# Texto del documento:

   Veamos. Los partidos del llamado bloque de izquierdas vienen a recibir, elección tras elección, sobre un 43% de los votos, más o menos los mismos que el llamado bloque de derechas. Lo que significa que en torno a un 14% se reparte entre opciones localistas, regionalistas o nacionalistas, incluidas las independentistas. Por lo tanto, para romper el bloqueo sería preciso abrir el campo. Pero, si la derecha no se atreve a facilitar con su abstención la investidura de un candidato de la izquierda, por temor a que la caverna los etiquete como derechita cobarde, y las bases de la izquierda se desgañitan gritando con Fulano no, y con Mengano tampoco, el diálogo con el otro bando es imposible.

     En el otro lado están las banderas. ¿Pactar con nacionalistas? Traición a la Patria, aunque sea con un partido tan centrado como el PNV. Y, para los nacionalistas catalanes, pactar con partidos estatales (o españoles, como prefieran) es delito de lesa patria chica. Resultado: más bloqueo y, discúlpenme la expresión, más encabronamiento entre unos y otros.

    Desde mi modesta experiencia política, recomiendo a todos un sencillo ejercicio que consiste en analizar qué nos une y qué nos separa de los que no piensan como nosotros. Eso nos permitiría intuir por dónde pueden moverse los posibles acuerdos, abandonando los apriorismos. Intentémoslo.

    Yo descartaría, en primer lugar, a los que proponen, o practican, la violencia para imponerse. Lo mismo me da que enarbolen esteladas o rojigualdas con aguilucho. Pero, una vez apartados los energúmenos, quedan muchos, secesionistas y unionistas a ultranza, que no recurren a la fuerza ni se saltan los márgenes de la ley, pero tampoco renuncian a sus ideas. De ellos hablo. ¿De quién estoy más cerca? ¿De los secesionistas, o de la ultraderecha?

# Tarea 1:
Indica si cada una de estas afirmaciones coincide con el texto sobre el bloqueo político, respondiendo sí o no y citando textualmente las palabras que lo deciden: (a) el bloque de izquierdas obtiene alrededor del 43% de los votos; (b) el PNV se presenta como un partido radical; (c) el autor descarta primero a quienes proponen o practican la violencia para imponerse.
# Tarea 2:
Vuelve a escribir el fragmento del texto sobre el bloqueo político comprendido entre «Desde mi modesta» y «de la ultraderecha?», ambos incluidos.

[Datos almacenados]
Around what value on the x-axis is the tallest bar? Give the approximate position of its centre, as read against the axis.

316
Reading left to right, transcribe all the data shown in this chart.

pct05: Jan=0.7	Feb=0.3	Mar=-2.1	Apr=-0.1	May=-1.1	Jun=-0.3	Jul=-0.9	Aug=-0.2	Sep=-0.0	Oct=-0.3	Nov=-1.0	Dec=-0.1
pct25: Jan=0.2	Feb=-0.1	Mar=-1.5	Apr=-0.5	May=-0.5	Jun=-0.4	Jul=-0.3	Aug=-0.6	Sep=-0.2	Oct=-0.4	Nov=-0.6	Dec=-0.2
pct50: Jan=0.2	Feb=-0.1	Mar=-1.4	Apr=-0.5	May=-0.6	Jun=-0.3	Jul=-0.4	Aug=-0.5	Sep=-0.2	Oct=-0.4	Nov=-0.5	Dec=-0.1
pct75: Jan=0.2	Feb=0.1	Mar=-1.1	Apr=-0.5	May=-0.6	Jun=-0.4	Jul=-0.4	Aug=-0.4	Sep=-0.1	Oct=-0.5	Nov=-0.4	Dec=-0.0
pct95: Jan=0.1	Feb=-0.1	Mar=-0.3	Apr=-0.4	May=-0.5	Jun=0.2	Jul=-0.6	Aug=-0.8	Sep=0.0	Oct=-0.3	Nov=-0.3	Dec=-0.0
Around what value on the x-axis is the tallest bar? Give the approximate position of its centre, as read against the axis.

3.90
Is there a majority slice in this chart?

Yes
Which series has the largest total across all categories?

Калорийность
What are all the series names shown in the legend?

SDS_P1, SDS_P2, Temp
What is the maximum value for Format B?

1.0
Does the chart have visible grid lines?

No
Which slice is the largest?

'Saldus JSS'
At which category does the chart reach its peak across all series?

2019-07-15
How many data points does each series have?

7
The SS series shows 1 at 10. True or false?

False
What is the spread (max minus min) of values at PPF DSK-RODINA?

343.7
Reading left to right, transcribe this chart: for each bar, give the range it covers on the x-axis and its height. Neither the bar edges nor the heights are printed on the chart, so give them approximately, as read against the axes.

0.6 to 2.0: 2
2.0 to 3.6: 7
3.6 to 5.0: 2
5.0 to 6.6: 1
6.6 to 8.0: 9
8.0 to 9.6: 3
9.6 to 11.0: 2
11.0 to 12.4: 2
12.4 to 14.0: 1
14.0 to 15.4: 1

# Respuesta 1:
(a) Sí: «vienen a recibir, elección tras elección, sobre un 43% de los votos».
(b) No: «un partido tan centrado como el PNV».
(c) Sí: «Yo descartaría, en primer lugar, a los que proponen, o practican, la violencia para imponerse».

# Respuesta 2:
Desde mi modesta experiencia política, recomiendo a todos un sencillo ejercicio que consiste en analizar qué nos une y qué nos separa de los que no piensan como nosotros. Eso nos permitiría intuir por dónde pueden moverse los posibles acuerdos, abandonando los apriorismos. Intentémoslo.

    Yo descartaría, en primer lugar, a los que proponen, o practican, la violencia para imponerse. Lo mismo me da que enarbolen esteladas o rojigualdas con aguilucho. Pero, una vez apartados los energúmenos, quedan muchos, secesionistas y unionistas a ultranza, que no recurren a la fuerza ni se saltan los márgenes de la ley, pero tampoco renuncian a sus ideas. De ellos hablo. ¿De quién estoy más cerca? ¿De los secesionistas, o de la ultraderecha?